Léa met le grand tableau velleda à jour : “Salle Belle-Ile, Mme LAU., ø 2 cm”. C’est “sa patiente”. C’est donc elle qui va la voir à intervalles réguliers et qui lui répond dès que la sonnette de la chambre est activée ou que son compagnon passe une tête en salle de garde. “Vous pensez que c’est le bon moment pour la péri ?”, “On habite juste à côté, ça ne serait pas une bonne idée que mon copain rentre dormir quelques heures ?”, “Je ne gère plus la douleur du tout là”. Léa explique, rassure, encourage, propose des solutions, en entrecoupant régulièrement son discours de “C’est vous qui accouchez, c’est vous qui savez”.
Dans les heures qui vont suivre, entre Léa et sa patiente, coaching et médecine ne feront plus qu’un. Au cours de la nuit, Léa sera amenée pêle-mêle à lui faire couler un bain pour tenter d’apaiser les douleurs, à lui faire un sondage urinaire, à s’agenouiller auprès d’elle, poser sa main sur son genou en lui disant “C’est vraiment super ce que vous faites” alors que le moral baisse et à décider qu’il est temps de s’installer pour la poussée après avoir mis en balance le fait que le bébé n’est pas encore totalement descendu dans le bassin avec le fait que son rythme cardiaque “fait des variations qu’elle n’aime pas” .
C’est aussi elle qui stimulera d’une main assurée le nouveau-né quand celui-ci peinera à bien respirer, qui insèrera une petite sonde dans sa gorge pour aspirer les glaires qui le gênent puis lui posera discrètement un capteur pour mesurer son taux d’oxygène après l’avoir remis dans les bras de sa mère, tout en expliquant sur un ton rassurant chacun de ses gestes.
Le hasard du calendrier voudra ensuite que Léa retrouve cette même patiente le jour de sa sortie de la maternité. C’est donc Léa qui après l’avoir accueillie à la maternité alors qu’elle attendait encore son premier enfant fera son examen de sortie : cicatrice, allaitement, moral, organisation à la maison, ordonnances. Après avoir partagé des moments aussi forts, les deux femmes se disent au revoir avec de grandes chances que ce soit la dernière fois qu’elles se voient. Même Léa qui fait ça quotidiennement depuis plus de huit ans est visiblement émue.
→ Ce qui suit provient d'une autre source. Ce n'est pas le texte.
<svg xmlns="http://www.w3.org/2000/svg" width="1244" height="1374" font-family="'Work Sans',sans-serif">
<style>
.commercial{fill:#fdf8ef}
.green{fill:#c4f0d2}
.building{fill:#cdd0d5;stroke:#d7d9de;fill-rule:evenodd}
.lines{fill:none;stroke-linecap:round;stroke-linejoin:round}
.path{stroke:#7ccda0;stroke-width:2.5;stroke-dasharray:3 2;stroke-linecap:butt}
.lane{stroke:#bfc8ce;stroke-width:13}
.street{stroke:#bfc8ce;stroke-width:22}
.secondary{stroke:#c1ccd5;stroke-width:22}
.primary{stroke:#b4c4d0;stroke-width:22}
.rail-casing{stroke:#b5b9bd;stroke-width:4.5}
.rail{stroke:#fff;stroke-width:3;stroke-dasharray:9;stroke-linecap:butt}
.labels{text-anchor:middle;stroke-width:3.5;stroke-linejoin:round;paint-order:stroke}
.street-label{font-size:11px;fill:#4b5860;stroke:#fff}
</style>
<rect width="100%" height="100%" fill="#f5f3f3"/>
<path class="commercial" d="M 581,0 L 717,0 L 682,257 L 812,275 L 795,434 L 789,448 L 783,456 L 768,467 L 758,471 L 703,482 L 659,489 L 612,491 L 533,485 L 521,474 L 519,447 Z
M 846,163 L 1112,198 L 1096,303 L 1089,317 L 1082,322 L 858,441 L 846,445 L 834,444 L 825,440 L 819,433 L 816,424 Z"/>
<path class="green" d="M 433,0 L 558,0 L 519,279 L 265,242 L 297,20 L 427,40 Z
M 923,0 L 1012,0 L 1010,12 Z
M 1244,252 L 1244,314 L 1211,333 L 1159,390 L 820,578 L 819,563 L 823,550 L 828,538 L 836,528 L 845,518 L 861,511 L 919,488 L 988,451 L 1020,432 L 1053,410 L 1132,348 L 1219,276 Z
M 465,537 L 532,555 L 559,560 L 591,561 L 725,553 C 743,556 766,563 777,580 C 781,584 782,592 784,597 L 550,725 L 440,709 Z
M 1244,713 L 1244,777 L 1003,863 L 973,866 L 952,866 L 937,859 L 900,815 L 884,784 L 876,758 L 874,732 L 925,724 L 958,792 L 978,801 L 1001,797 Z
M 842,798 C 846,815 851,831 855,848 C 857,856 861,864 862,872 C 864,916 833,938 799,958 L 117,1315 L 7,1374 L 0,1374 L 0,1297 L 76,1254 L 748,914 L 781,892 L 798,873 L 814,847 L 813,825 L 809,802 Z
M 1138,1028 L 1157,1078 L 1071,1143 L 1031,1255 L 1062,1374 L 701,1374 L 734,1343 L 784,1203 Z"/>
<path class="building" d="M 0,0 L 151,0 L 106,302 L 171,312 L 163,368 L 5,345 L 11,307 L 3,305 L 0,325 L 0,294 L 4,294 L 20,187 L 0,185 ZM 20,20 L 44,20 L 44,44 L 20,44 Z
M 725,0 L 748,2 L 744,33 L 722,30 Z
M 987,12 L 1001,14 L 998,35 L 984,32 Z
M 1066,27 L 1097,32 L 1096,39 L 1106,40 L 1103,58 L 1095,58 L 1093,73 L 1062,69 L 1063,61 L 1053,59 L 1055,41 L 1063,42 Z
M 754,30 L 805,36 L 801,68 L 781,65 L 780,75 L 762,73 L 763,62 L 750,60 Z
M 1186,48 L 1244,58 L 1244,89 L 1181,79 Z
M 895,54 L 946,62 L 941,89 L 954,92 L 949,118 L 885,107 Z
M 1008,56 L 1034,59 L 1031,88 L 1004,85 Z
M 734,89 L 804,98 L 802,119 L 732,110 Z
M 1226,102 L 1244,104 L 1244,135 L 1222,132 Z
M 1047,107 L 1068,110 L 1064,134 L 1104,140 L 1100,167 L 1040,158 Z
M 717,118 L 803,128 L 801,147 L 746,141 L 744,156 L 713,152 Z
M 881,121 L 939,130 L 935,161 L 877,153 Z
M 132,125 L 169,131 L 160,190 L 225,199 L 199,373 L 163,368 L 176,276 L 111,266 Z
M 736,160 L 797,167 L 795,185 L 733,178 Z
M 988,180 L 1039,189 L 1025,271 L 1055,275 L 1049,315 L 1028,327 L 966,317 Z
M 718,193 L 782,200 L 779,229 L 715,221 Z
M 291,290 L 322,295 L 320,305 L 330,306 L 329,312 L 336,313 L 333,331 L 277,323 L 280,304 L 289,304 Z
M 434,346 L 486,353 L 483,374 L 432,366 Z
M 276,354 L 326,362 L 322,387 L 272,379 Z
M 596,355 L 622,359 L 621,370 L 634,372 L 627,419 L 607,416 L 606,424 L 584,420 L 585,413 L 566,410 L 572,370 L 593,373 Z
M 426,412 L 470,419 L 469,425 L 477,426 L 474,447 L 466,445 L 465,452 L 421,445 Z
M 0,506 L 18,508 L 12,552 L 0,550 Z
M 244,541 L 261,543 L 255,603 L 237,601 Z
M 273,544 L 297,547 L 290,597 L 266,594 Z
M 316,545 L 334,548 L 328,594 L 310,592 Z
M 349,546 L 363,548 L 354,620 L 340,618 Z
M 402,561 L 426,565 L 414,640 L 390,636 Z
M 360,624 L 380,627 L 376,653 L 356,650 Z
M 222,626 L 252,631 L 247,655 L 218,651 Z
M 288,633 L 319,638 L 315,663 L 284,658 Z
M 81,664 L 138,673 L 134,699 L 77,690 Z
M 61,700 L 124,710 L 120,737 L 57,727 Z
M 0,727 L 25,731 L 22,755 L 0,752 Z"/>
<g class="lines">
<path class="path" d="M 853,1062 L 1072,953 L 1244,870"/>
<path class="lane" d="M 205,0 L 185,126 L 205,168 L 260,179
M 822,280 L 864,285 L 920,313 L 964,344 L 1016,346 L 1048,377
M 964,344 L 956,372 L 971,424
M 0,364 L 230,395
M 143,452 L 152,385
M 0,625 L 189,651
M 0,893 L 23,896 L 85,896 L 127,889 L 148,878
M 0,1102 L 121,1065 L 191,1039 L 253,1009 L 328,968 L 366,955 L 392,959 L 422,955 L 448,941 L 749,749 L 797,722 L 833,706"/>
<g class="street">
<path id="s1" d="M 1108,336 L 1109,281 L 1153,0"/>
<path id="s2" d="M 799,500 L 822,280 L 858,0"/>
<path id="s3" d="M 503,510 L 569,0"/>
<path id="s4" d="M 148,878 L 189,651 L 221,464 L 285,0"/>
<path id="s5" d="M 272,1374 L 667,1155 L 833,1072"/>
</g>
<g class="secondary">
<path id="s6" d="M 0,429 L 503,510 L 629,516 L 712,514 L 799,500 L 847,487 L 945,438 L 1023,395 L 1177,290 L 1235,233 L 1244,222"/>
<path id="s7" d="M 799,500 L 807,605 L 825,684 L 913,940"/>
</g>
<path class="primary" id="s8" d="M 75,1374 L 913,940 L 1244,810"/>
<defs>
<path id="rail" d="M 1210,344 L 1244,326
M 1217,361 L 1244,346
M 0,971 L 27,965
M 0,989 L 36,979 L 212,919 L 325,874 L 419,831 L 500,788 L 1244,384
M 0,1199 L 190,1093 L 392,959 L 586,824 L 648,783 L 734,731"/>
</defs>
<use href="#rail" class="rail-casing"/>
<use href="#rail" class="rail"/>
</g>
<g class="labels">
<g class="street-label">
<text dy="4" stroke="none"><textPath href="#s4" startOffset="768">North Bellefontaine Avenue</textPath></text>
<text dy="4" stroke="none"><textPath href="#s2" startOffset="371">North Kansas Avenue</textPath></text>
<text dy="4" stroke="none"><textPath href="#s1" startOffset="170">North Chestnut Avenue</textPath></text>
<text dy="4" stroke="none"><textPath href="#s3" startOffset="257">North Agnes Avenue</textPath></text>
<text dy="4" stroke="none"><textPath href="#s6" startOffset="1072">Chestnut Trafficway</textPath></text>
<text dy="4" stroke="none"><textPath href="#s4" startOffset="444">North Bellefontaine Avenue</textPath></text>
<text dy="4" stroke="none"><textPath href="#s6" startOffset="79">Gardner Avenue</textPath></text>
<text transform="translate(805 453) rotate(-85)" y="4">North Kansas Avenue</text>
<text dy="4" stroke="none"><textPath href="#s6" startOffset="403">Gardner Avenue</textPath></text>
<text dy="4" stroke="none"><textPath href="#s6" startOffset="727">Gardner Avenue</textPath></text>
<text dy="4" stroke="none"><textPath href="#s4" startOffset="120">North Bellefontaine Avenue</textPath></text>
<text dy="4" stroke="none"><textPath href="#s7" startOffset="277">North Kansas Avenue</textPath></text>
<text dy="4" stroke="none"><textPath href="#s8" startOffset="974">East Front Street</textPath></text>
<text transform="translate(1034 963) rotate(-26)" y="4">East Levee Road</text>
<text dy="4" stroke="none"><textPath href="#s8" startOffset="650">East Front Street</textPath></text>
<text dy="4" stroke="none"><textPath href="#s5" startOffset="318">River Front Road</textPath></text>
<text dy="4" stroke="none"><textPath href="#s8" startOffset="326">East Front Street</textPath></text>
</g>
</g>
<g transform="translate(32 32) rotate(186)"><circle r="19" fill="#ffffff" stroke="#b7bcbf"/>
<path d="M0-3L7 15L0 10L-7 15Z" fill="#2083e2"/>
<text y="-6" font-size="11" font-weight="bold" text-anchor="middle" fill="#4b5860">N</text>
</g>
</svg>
De son épisode préféré de Friends à une hémorragie du post-partum
Si cette patiente était en train de vivre un moment qu’on ne vit généralement qu’une, deux ou trois fois dans sa vie, Léa, bien qu’émue, était pour sa part en train de vivre une garde habituelle. Elle jonglait entre toutes ses chambres, le téléphone et les nombreux dossiers à tenir à jour sur papier et sur ordinateur, chacune de ses interventions devant être strictement consignée par écrit.
La première fois que Léa s’est posée plus de 10 min en salle de naissance, il était 5h du matin. En suite de couche, elle est allée voir les plateaux repas qui restaient dans le frigo de la salle de repos vers 14h45.
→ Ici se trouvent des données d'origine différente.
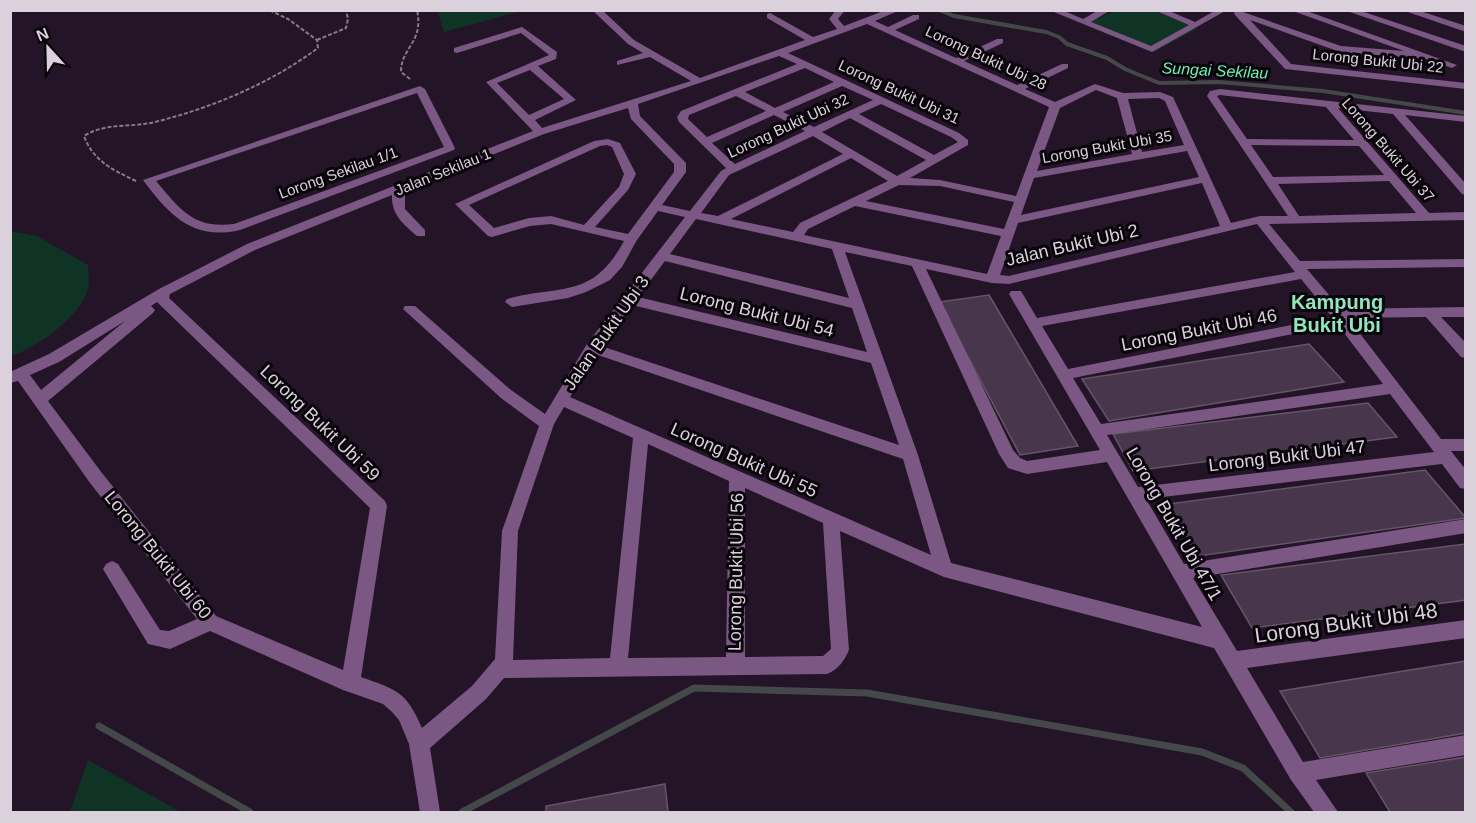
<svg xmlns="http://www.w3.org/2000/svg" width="1476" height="823" viewBox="0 0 1476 823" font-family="Helvetica,sans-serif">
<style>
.green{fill:#0f3425}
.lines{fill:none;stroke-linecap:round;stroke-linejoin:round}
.stream-far1{stroke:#444848;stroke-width:4}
.stream{stroke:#444848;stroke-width:7}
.building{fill:#48374c;stroke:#66546a;stroke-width:1.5}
.path{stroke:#877b8a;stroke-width:2;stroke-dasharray:4 2;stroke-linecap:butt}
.minor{fill:#7b5783;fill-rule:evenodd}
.labels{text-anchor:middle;stroke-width:6;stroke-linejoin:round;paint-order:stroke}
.far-street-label{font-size:15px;fill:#dbd1dd;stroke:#09040a}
.far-water-label{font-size:16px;font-style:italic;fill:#69f1b7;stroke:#09040a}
.street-label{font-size:18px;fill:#dbd1dd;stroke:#09040a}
.neighbourhood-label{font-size:20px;font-weight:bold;fill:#92e6be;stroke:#09040a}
.near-street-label{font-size:21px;fill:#dbd1dd;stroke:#09040a}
</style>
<rect width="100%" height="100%" fill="#231427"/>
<path class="green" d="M437 10H521V11L444 32Z
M1152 10 1198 28 1154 52 1084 25 1114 11Z
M10 231 37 236 88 265C88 272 90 282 88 289 80 317 37 348 11 356Z
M88 760 181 812H70Z"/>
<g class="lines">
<path class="stream-far1" d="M939 10 954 16 1046 32 1059 37 1067 44 1107 58 1125 69 1159 83 1219 82 1323 91 1466 113"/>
<path class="stream" d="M99 726 250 812
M462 812 694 688 867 693 1202 752 1243 768 1291 812"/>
</g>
<path class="building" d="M989 295 1078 446 1020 455 939 302Z
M1309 344 1344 382 1109 421 1082 379Z
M1368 403 1397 437 1133 471 1113 434Z
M1425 470 1466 518 1198 556 1168 504Z
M1465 544 1466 600 1252 628 1221 575Z
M1466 661V733L1320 758 1280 691Z
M1466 757V812H1390L1366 773Z
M665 784 668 812H546V806Z"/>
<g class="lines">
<path class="path" d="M317 40 346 28 348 19 346 10
M410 79 401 72C401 47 424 43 417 10
M136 181C113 170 93 161 84 136 106 122 131 128 155 122 214 107 269 84 318 48L317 40 288 19 269 10"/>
<path class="minor" d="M592 10H602L634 40 700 78 805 40 767 18V14L770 13 813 37 837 29 829 19 836 10H845L838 19 844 26 886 10H900L875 21 888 27 913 15H919V19L895 30 956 58 997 39H1003V43L964 61 1017 85 1062 64H1068V68L1025 89 1055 102 1095 84 1123 93 1160 92 1173 97 1231 223 1260 216H1288L1207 96 1210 91 1220 89 1466 116V122L1405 115 1466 184V195L1462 194 1393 114 1338 108 1429 213 1466 212V220L1269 224 1300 261 1466 259V267L1307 269 1341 309 1466 307V317H1441L1466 343V358L1461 357 1426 317 1348 318 1441 439H1466V451H1451L1466 470V489L1460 488 1442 464 1146 499 1184 564 1466 519V533L1193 578 1237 651 1466 620V638L1247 668 1303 762 1466 735V755L1316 780 1338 812H1314L1291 780 1214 648 944 577 840 531 849 650C844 661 839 669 827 674L504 678 486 699 430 748 440 812H420L409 744 399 720 392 712 383 704 343 690 210 631 170 649 148 644 103 569 106 564 112 561 118 564 160 630 169 631 197 619 90 483 18 381 10 383V372L49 354 159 289 247 244 533 131 486 82 549 55 521 33 457 53 454 52V48L522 27 557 52 556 59 538 66 576 100 535 120 542 128 691 81 650 57 617 65V61L643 53 628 44ZM867 24 1049 107 1016 196 940 180 910 178 968 145V140L959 133 788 53ZM779 56 797 64 681 111 677 117 679 122 726 168 721 171 690 211 662 205 686 172V163L640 116 638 104ZM805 68 834 82 775 108 745 92ZM530 70 564 99 529 115 497 83ZM842 86 873 100 814 127 783 112ZM1096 90 1117 98 1132 154 1037 171 1060 108ZM1220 95 1326 107 1354 140 1247 139 1217 96ZM736 96 766 111 707 137 688 119 689 115ZM1159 98 1165 101 1184 145 1142 152 1128 99ZM881 104 951 137 958 142 934 155 859 114ZM628 108 631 119 674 164V172L628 234 595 227 628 190 636 174 620 143 608 139 594 141 455 204 488 236 492 237 530 226 551 224 624 241C592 300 562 284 507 299L505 302 512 307 568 298 586 292 610 280 622 267 637 240 658 211 685 217 587 344 545 414 511 390 415 306H405L403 309 501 398 539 426 502 531 495 659 472 686 422 728C406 691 397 690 361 677L387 506 385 501 169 298 170 294 255 250 392 195C391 214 403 224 417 236H425V230L405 209V190L544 134ZM774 115 805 131 735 164 712 143ZM850 118 926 160 897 176 822 132ZM813 136 843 154 718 216 701 213 729 175ZM607 145 612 147 624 174 619 187 584 225 551 216 529 218 494 228 469 205 600 146ZM1251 145 1359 146 1384 175 1273 177ZM1187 151 1199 177 1021 215 1034 178ZM851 158 888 181 800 223 793 232 731 219ZM1389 181 1416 213 1299 216 1278 184ZM1202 183 1220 226 1009 276 1000 275 1018 223ZM899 185 940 186 1014 202 1004 229 866 201ZM855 206 1001 236 987 274 804 235 808 229ZM696 219 832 249 849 298 670 254ZM1257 224 1295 272 1037 318 1021 291H1011L1009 294 1100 450 1027 461 1020 458 1013 450 926 269 992 283 1009 284ZM845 252 912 266 999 454 1008 468 1027 474 1107 462 1202 627 951 563 918 455ZM665 261 852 308 867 352 638 297ZM1301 279 1332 317 1068 369 1042 326ZM157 302 370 508 343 670 216 616 102 473 48 401 153 313 155 310 151 306ZM632 305 871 363 899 445 601 346ZM125 321 41 390 30 375 59 362ZM1338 325 1383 384 1101 424 1073 378ZM595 354 903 459 931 555 570 397ZM1390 394 1434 452 1138 487 1107 435ZM564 407 633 438 610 658 513 660 518 531 554 424ZM648 444 729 481 726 657 628 658ZM745 488 823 523 831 649 823 656 745 657Z
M1049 10H1062L1083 19 1099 10H1111L1091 22 1151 46 1189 25 1154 10H1167L1195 22 1216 10H1227L1152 52Z
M1237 10 1341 46 1404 51 1290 10H1304L1457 65 1452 68 1425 59 1340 52 1250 20 1291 64 1466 83V89L1285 69 1235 15 1234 13Z
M1344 10H1358L1466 46V52Z
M1402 10H1417L1466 26V32Z
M420 86 425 89 455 148 454 150 240 230C193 241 169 215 143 180ZM417 93 444 147 234 224C193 229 181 210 156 181Z"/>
</g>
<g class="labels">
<g class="far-street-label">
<text transform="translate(986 58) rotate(25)" y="5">Lorong Bukit Ubi 28</text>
<text transform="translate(1378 61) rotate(6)" y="5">Lorong Bukit Ubi 22</text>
<text transform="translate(899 92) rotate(25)" y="5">Lorong Bukit Ubi 31</text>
<text transform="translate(788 126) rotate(-25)" y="5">Lorong Bukit Ubi 32</text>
<text transform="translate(1107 147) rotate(-10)" y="5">Lorong Bukit Ubi 35</text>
<text transform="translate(1388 150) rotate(49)" y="5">Lorong Bukit Ubi 37</text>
<text transform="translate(443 172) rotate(-22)" y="5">Jalan Sekilau 1</text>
<text transform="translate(338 173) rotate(-20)" y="5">Lorong Sekilau 1/1</text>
</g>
<g class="far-water-label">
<text transform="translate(1215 70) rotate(3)" y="6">Sungai Sekilau</text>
</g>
<g class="street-label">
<text transform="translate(1072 245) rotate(-13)" y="6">Jalan Bukit Ubi 2</text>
<text transform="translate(757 312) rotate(14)" y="6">Lorong Bukit Ubi 54</text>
<text transform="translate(1199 330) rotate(-11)" y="6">Lorong Bukit Ubi 46</text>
<text transform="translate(606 333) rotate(-55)" y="6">Jalan Bukit Ubi 3</text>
<text transform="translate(320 423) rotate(44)" y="6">Lorong Bukit Ubi 59</text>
<text transform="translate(1287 456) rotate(-7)" y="6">Lorong Bukit Ubi 47</text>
<text transform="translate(744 460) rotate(24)" y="6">Lorong Bukit Ubi 55</text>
<text transform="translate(1174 524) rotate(60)" y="6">Lorong Bukit Ubi 47/1</text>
<text transform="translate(158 555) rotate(51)" y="6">Lorong Bukit Ubi 60</text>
<text transform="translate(736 572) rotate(-89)" y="6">Lorong Bukit Ubi 56</text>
</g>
<g class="neighbourhood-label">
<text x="1337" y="309">Kampung<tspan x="1337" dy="23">Bukit Ubi</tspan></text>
</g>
<g class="near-street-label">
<text transform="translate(1346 623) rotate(-8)" y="7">Lorong Bukit Ubi 48</text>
</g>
</g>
<rect width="1476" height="823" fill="none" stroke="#dbd1dd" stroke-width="24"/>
<g transform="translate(48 48) rotate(338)" stroke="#09040a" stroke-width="4.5" paint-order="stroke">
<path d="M0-4.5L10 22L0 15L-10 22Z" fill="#dbd1dd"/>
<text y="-9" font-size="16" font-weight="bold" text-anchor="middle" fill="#dbd1dd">N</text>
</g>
</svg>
La grande majeure partie du temps, il faut composer avec différents niveaux de priorité. Diverses sonneries, qu’elles proviennent du téléphone qui ne quitte pas sa poche, de l’interphone ou du suivi des monitorings, interrompent en effet sans cesse ce qu’elle est en train de faire. De tête ou grâce au stylo toujours dans sa poche, sa to do s’actualise en permanence. Sa mission ? Repérer et traiter l’urgence vitale tout en n’oubliant pas la plus mineure des questions logistiques, même si elle ne pourra la traiter que plusieurs heures après.
Ainsi, alors qu’elle comptait initialement commencer par aller voir une patiente prête à quitter la maternité, Léa n’y est parvenue que trois heures plus tard. Entre temps ? Elle a suivi un père venu la trouver dans le couloir qui s’inquiétait des maux de tête de sa femme, a vérifié une cicatrice de césarienne qui tirait à nouveau, a fait une prise de sang à un nouveau-né suspecté de faire une jaunisse puis est allée discuter un long moment dans la chambre de parents désemparés face aux pleurs de leur nouveau-né après plus de 36 heures sans sommeil.
Cette dernière conversation aura été interrompue par deux appels au terme desquels Léa a décidé que continuer cette discussion avec ces parents hagards restait prioritaire malgré ce qu’elle entendait au téléphone. Elle rassurait alors à la fois sans reprendre son souffle l’interlocuteur au bout du fil “Pas d’inquiétude, j’arrive dès que possible” et les interlocuteurs face à elle “Ne vous inquiétez pas, j’ai tout le temps qu’il faut”. Tout cela avant de refermer la porte de la chambre et de se précipiter sur son listing griffonner quelques mots pour ne pas oublier les deux appels reçus déjà ajoutés à sa to do mentale actualisée en permanence par ordre de priorité.
Une fois les urgences et demandes diverses traitées, c’est l’occasion de se poser au bureau en salle de garde et d’avancer sur l’administratif, le sien ou celui d’une collègue encore plus sollicitée. C’est dans ces moment-là que les sages-femmes, auxiliaires de puériculture et infirmières présentes en salle de garde reprennent leur conversation décousue où elles se tiennent au courant de ce qu’il se passe pour leurs patientes respectives, chacune devenant une héroïne dont on suit les aventures. “Ca y est !”, lance une sage-femme revenant d’une longue absence, “La poussée a été longue mais je sentais que ça allait le faire, c’était sport mais magnifique”.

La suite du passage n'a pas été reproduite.